PROBLEM DESCRIPTION: The required output is the lines below from the line containing "Our results have" to the line containing "Also, it must", inclusive, retyped exactly. No other lines belong in it.

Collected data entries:
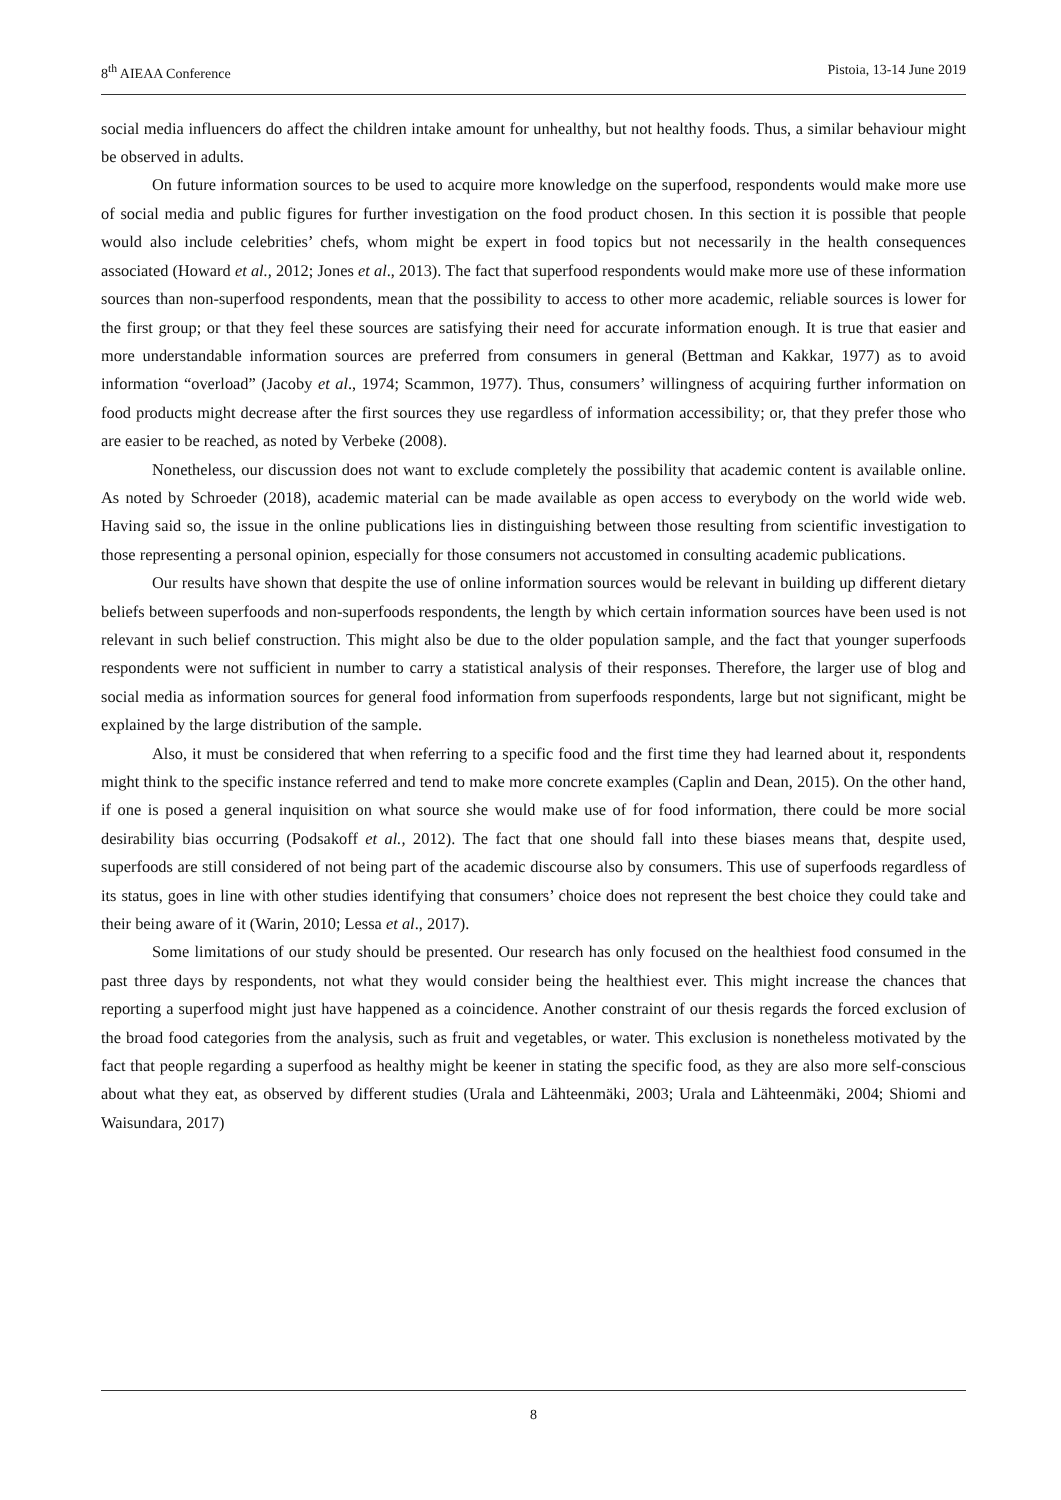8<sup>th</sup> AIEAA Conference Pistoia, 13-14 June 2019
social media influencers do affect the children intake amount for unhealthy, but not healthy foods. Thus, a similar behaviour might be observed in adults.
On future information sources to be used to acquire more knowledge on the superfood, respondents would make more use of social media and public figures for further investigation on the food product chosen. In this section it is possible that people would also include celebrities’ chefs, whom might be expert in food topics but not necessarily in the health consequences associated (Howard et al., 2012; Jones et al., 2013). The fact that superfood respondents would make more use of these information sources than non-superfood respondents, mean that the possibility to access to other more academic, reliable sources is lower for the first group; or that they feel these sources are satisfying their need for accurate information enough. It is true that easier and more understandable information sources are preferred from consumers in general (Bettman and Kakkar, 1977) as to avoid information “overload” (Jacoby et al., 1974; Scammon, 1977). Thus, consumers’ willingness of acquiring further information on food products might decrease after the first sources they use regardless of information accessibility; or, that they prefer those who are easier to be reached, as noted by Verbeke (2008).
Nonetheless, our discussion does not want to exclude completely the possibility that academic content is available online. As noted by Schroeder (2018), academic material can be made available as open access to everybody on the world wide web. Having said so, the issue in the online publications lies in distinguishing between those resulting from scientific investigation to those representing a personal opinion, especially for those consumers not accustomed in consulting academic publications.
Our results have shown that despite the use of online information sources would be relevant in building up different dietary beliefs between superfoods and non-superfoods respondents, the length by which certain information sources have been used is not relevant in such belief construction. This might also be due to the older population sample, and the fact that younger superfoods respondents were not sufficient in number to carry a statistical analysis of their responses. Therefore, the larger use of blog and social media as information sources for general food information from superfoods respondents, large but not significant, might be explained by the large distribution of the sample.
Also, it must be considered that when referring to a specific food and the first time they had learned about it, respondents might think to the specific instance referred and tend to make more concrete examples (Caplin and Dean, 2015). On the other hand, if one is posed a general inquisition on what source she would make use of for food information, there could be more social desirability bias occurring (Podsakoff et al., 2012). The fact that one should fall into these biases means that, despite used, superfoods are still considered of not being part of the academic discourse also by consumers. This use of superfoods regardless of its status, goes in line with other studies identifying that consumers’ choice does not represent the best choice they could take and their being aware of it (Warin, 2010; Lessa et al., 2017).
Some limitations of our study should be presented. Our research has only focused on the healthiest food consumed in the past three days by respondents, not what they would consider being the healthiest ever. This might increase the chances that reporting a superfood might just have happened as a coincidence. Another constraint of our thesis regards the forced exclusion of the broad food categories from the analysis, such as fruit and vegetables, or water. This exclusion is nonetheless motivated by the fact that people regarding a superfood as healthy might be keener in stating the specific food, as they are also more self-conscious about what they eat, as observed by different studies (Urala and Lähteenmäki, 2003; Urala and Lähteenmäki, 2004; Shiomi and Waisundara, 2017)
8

RESPONSE TO THE EXERCISE:
Our results have shown that despite the use of online information sources would be relevant in building up different dietary beliefs between superfoods and non-superfoods respondents, the length by which certain information sources have been used is not relevant in such belief construction. This might also be due to the older population sample, and the fact that younger superfoods respondents were not sufficient in number to carry a statistical analysis of their responses. Therefore, the larger use of blog and social media as information sources for general food information from superfoods respondents, large but not significant, might be explained by the large distribution of the sample.
Also, it must be considered that when referring to a specific food and the first time they had learned about it, respondents might think to the specific instance referred and tend to make more concrete examples (Caplin and Dean, 2015). On the other hand, if one is posed a general inquisition on what source she would make use of for food information, there could be more social desirability bias occurring (Podsakoff et al., 2012). The fact that one should fall into these biases means that, despite used, superfoods are still considered of not being part of the academic discourse also by consumers. This use of superfoods regardless of its status, goes in line with other studies identifying that consumers’ choice does not represent the best choice they could take and their being aware of it (Warin, 2010; Lessa et al., 2017).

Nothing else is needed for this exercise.